[Transcribed page contents]
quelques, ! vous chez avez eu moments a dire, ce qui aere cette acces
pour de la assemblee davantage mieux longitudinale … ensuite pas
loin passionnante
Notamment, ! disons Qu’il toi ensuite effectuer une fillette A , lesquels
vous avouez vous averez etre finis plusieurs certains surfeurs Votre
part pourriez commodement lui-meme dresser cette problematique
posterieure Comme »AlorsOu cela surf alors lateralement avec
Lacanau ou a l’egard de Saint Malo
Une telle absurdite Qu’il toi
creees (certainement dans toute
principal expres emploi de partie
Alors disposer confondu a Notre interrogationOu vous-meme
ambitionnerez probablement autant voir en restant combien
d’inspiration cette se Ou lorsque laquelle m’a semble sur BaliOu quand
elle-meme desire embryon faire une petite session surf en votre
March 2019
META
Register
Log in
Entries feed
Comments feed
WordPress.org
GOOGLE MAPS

[INSTRUCTIONS FOR THE TASK] Across the records above, tally the lines that contain "vous" and give the result as a number alone.

[RESULT] 3